Girls Next Door focuses on the three permanent female residents of the Playboy Mansion: Holly, Bridget, and Kendra. All tall, blonde, and in their 20s, they form the G.O.H. (Girlfriend of Hefner) triumvirate. Holly, official girlfriend for three and a half years, is the self-styled alpha female. Bridget happens to be the most educated, holding both a B.A. and a Masters in communications. Kendra, the “new girl,” is the ditz, tomboyish, loud, and unapologetically goofy. While Holly and Bridget are poised in front of the interview camera, alternately spreading gossip and defending their “lifestyle,” Kendra seems uninterested in artifice; one can enjoy her ditziness without aftertaste.
Given the E! network’s penchant for celebrity exploitation, the footage here is remarkably tame. Hefner is mostly absent, appearing from time to time to mug for the camera or provide context for the girls’ activities. Their relationships with him are, as one might expect, central to the show. “We do all the things a regular boyfriend and girlfriend do,” says Holly in response to rampant tabloid and internet rumors about their sex life.
Based on this series, however, their relationship is better characterized as an eccentric man-child and his personal aides than anything resembling romance. “We have the same routine every week. So I kinda see that as a job,” Kendra says at one point, and this does seem to sum it up. They get their hair done, they dress up in expensive clothes, they make a perfectly managed appearance or two—and then they do it again. Cloistered from the concerns of the outside world, their job is to project the fantasy.
This is a many-faceted job, complete with hierarchy. But while the girls occasionally seem competitive, they also appear to accept Holly’s claim on the number one girlfriend title. Bridget even refers to herself and Kendra as “icing on the cake.” Holly is the only one who harbors any great resentment: “I think he needs to get rid of the extra girls.” (Ouch!)
No, the G.O.H’s collective jealousy is reserved for the magazine girls. According to Holly, being a centerfold is “all that [a woman] can achieve in both body and mind.” Current and prospective Playmates cavort through the grounds on a regular basis, a constantly changing lineup of gorgeous young things competing for Hefner’s attention. While the girlfriends age, these visitors will always be beautiful and desired by thousands of male readers.
Bridget is hit especially hard by this reality. She long dreamed of being a Playboy model, and now watches dozens of other women “get what I can’t have.” Tearful when she makes this confession, she’s soon giggling again, describing how she tests newcomers by getting them hammered the night before their photo auditions. When Hefner finally decides to put all three girlfriends in an issue of the magazine (along with himself, fully clothed), they are elated. While the show suggests this is a victory, it’s ironic that these most fortunate young women can still be this happy about being subverted, body and mind, into mere symbols.

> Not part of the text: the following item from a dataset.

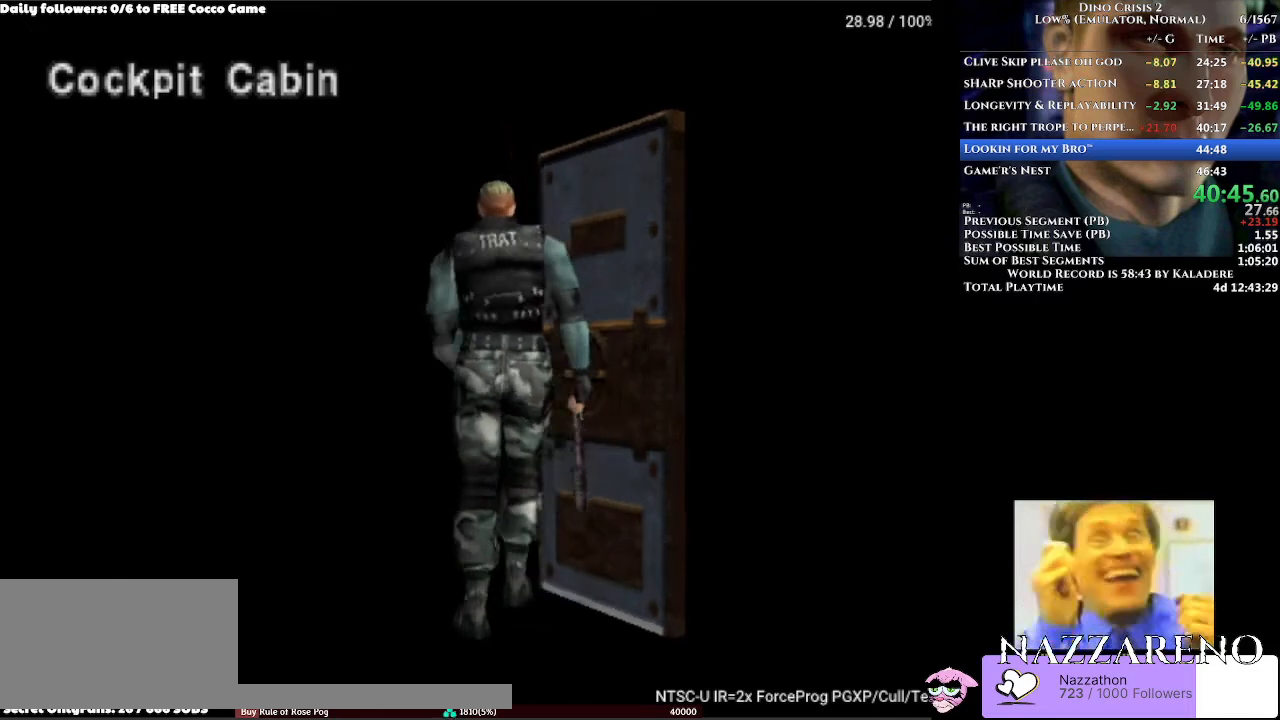
{"dt_ms": 500, "buttons": ["DPAD_LEFT"], "left_stick": "center", "right_stick": "center", "events": []}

The enormous pull of this fantasy is central to fame and celebrity. But a fantasy does more than attract, it conceals. Hefner and company attend the AFI Awards celebration for George Lucas. One hopes for a meeting between Hef and Lucas, two of America’s great fantasists, but it never comes. Here all exist in Lucas’ shadow, much as visitors to the Mansion exist in Hefner’s. Both men are virtual hermits, intimated by their hugely influential creations. Hefner in particular comes off as timid, though he’s professional before cameras, displaying that wizened, disturbingly eager smile of his. His personal life—the wife and children who live next door, the previous seven (or so) girlfriends—is ignored by the show, making him something of a cipher.

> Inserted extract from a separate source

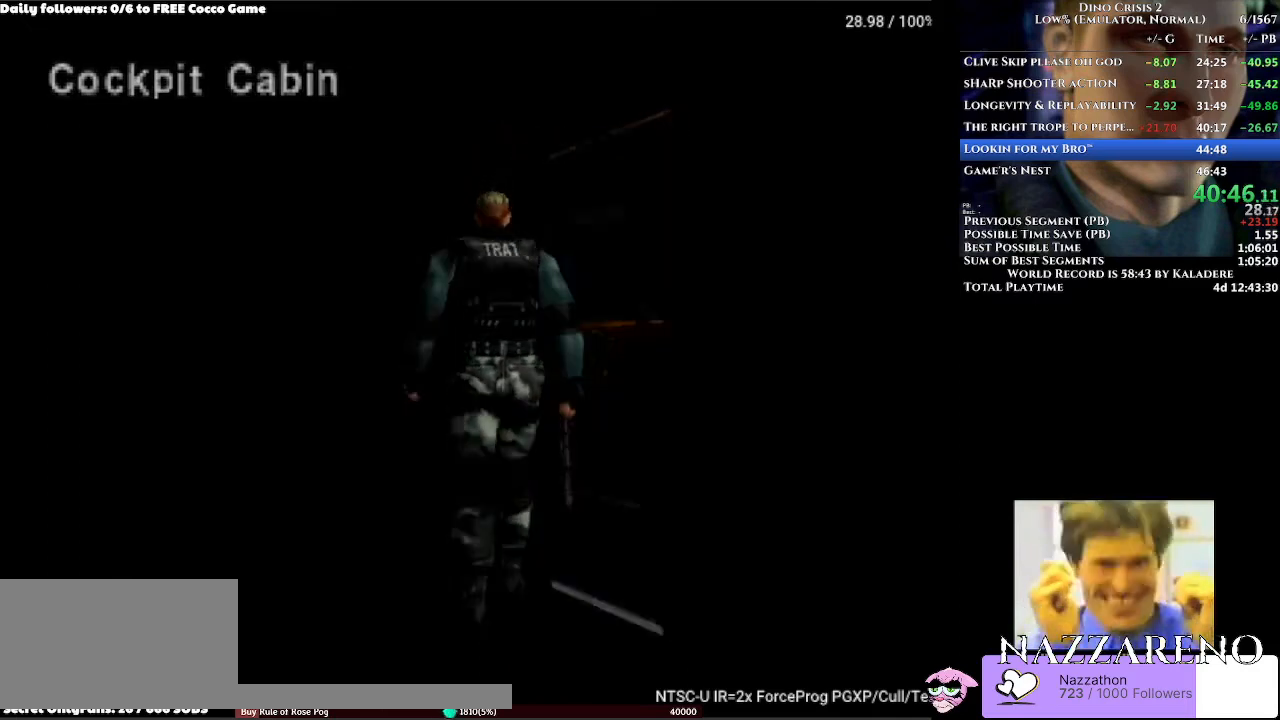
{"dt_ms": 500, "buttons": ["DPAD_LEFT"], "left_stick": "center", "right_stick": "center", "events": []}
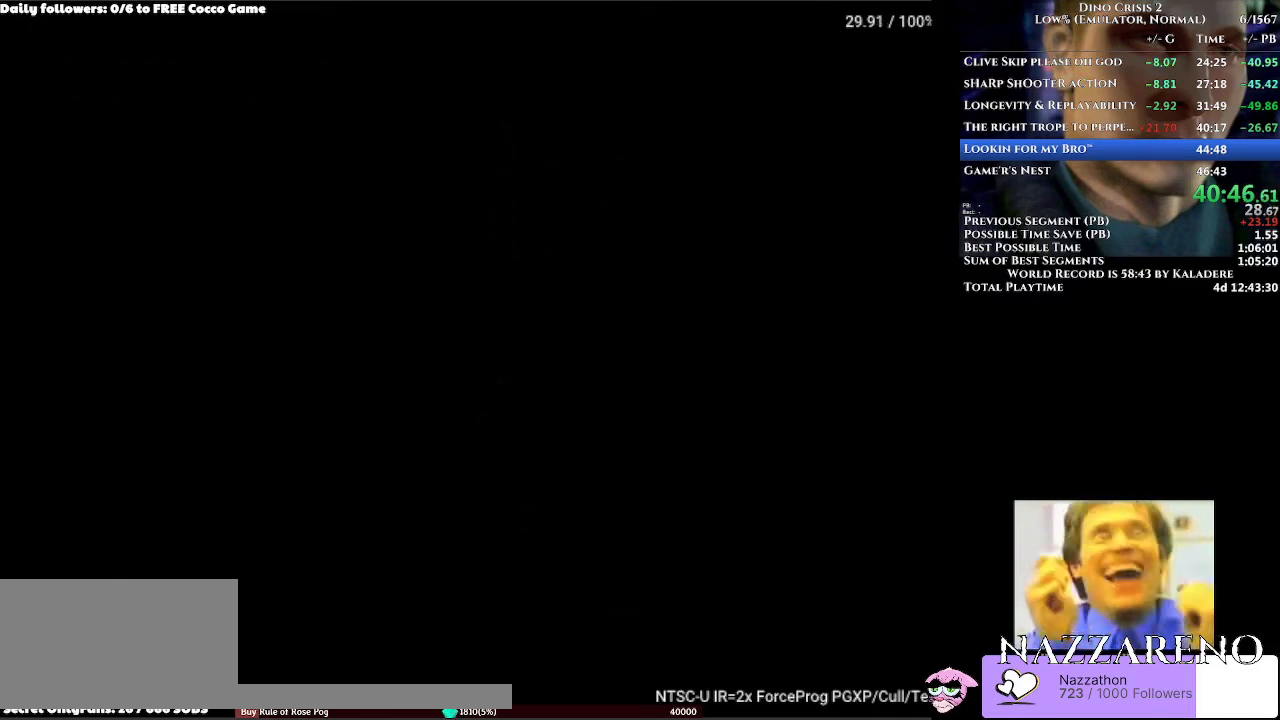
{"dt_ms": 500, "buttons": ["DPAD_LEFT"], "left_stick": "center", "right_stick": "center", "events": []}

For a man so clearly obsessed with image, the demands of a celebreality soap present a problem. Reality in all its messiness and unpredictability—or at least its overstated appearance—must be presented in order to satisfy the audience. When the image in question is as vehemently opposed to reality as Playboy’s, all it can produce in the way of self-reflection is a PR smokescreen. In the end, Hugh Hefner is too worried about making himself look good for Girls Next Door to be anything more than business as usual.